Per-instance keypoint data ->
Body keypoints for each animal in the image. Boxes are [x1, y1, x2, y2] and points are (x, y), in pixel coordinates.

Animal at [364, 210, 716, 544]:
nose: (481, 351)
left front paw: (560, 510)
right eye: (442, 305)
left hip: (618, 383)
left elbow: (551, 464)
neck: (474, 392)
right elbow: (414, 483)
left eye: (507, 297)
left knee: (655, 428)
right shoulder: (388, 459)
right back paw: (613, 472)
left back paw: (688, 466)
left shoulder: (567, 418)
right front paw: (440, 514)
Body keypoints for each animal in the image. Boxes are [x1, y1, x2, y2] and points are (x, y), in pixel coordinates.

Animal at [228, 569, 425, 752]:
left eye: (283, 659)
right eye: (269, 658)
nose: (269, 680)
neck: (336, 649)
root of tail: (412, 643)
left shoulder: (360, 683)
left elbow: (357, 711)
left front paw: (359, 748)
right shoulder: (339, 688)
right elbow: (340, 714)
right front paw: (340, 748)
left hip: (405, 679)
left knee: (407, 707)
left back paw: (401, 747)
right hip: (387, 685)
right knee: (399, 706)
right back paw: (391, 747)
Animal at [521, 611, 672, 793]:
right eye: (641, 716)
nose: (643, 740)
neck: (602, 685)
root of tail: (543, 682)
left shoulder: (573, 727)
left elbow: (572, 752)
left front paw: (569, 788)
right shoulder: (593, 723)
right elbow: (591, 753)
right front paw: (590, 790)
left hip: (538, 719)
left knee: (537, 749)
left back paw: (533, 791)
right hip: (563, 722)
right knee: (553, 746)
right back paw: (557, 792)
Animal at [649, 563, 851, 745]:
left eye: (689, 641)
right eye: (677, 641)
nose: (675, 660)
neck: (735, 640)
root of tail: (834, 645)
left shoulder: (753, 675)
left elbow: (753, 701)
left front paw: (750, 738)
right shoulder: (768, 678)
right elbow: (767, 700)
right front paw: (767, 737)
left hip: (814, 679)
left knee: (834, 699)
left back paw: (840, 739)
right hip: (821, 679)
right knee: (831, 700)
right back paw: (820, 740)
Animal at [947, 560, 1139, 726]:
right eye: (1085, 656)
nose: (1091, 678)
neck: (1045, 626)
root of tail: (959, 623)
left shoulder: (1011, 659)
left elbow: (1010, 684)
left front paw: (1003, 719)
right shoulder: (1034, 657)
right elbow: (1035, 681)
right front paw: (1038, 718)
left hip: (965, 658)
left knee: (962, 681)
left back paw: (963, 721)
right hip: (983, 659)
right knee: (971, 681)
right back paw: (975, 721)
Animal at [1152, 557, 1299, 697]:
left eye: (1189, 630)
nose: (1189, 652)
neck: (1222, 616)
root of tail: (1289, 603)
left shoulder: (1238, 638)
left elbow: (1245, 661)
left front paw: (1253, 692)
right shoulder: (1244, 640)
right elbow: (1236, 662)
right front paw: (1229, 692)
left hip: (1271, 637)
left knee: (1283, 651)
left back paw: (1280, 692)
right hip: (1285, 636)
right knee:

Try it -> Each entry shown above should be transcribed exactly as written.

Answer to the exercise ->
Body keypoints for each animal in the image. Boxes are [x1, y1, x2, y2] and points are (x, y), in pixel coordinates.

Animal at [364, 210, 716, 544]:
nose: (481, 351)
left front paw: (560, 510)
right eye: (442, 305)
left hip: (618, 383)
left elbow: (551, 464)
neck: (474, 392)
right elbow: (414, 483)
left eye: (507, 297)
left knee: (655, 428)
right shoulder: (388, 459)
right back paw: (613, 472)
left back paw: (688, 466)
left shoulder: (567, 418)
right front paw: (440, 514)
Body keypoints for each animal in the image. Boxes are [x1, y1, x2, y2] and points are (x, y), in pixel coordinates.

Animal at [228, 569, 425, 752]:
left eye: (283, 659)
right eye: (269, 658)
nose: (269, 680)
neck: (336, 649)
root of tail: (412, 643)
left shoulder: (360, 683)
left elbow: (357, 711)
left front paw: (359, 748)
right shoulder: (339, 688)
right elbow: (340, 714)
right front paw: (340, 748)
left hip: (405, 679)
left knee: (407, 707)
left back paw: (401, 747)
right hip: (387, 685)
right knee: (399, 706)
right back paw: (391, 747)
Animal at [521, 611, 672, 793]:
right eye: (641, 716)
nose: (643, 740)
neck: (602, 685)
root of tail: (543, 682)
left shoulder: (573, 727)
left elbow: (572, 752)
left front paw: (569, 788)
right shoulder: (593, 723)
right elbow: (591, 753)
right front paw: (590, 790)
left hip: (538, 719)
left knee: (537, 749)
left back paw: (533, 791)
right hip: (563, 722)
right knee: (553, 746)
right back paw: (557, 792)
Animal at [649, 563, 851, 745]:
left eye: (689, 641)
right eye: (677, 641)
nose: (675, 660)
neck: (735, 640)
root of tail: (834, 645)
left shoulder: (753, 675)
left elbow: (753, 701)
left front paw: (750, 738)
right shoulder: (768, 678)
right elbow: (767, 700)
right front paw: (767, 737)
left hip: (814, 679)
left knee: (834, 699)
left back paw: (840, 739)
right hip: (821, 679)
right knee: (831, 700)
right back paw: (820, 740)
Animal at [947, 560, 1139, 726]:
right eye: (1085, 656)
nose: (1091, 678)
neck: (1045, 626)
root of tail: (959, 623)
left shoulder: (1011, 659)
left elbow: (1010, 684)
left front paw: (1003, 719)
right shoulder: (1034, 657)
right elbow: (1035, 681)
right front paw: (1038, 718)
left hip: (965, 658)
left knee: (962, 681)
left back paw: (963, 721)
right hip: (983, 659)
right knee: (971, 681)
right back paw: (975, 721)
Animal at [1152, 557, 1299, 697]:
left eye: (1189, 630)
nose: (1189, 652)
neck: (1222, 616)
root of tail: (1289, 603)
left shoulder: (1238, 638)
left elbow: (1245, 661)
left front paw: (1253, 692)
right shoulder: (1244, 640)
right elbow: (1236, 662)
right front paw: (1229, 692)
left hip: (1271, 637)
left knee: (1283, 651)
left back paw: (1280, 692)
right hip: (1285, 636)
right knee:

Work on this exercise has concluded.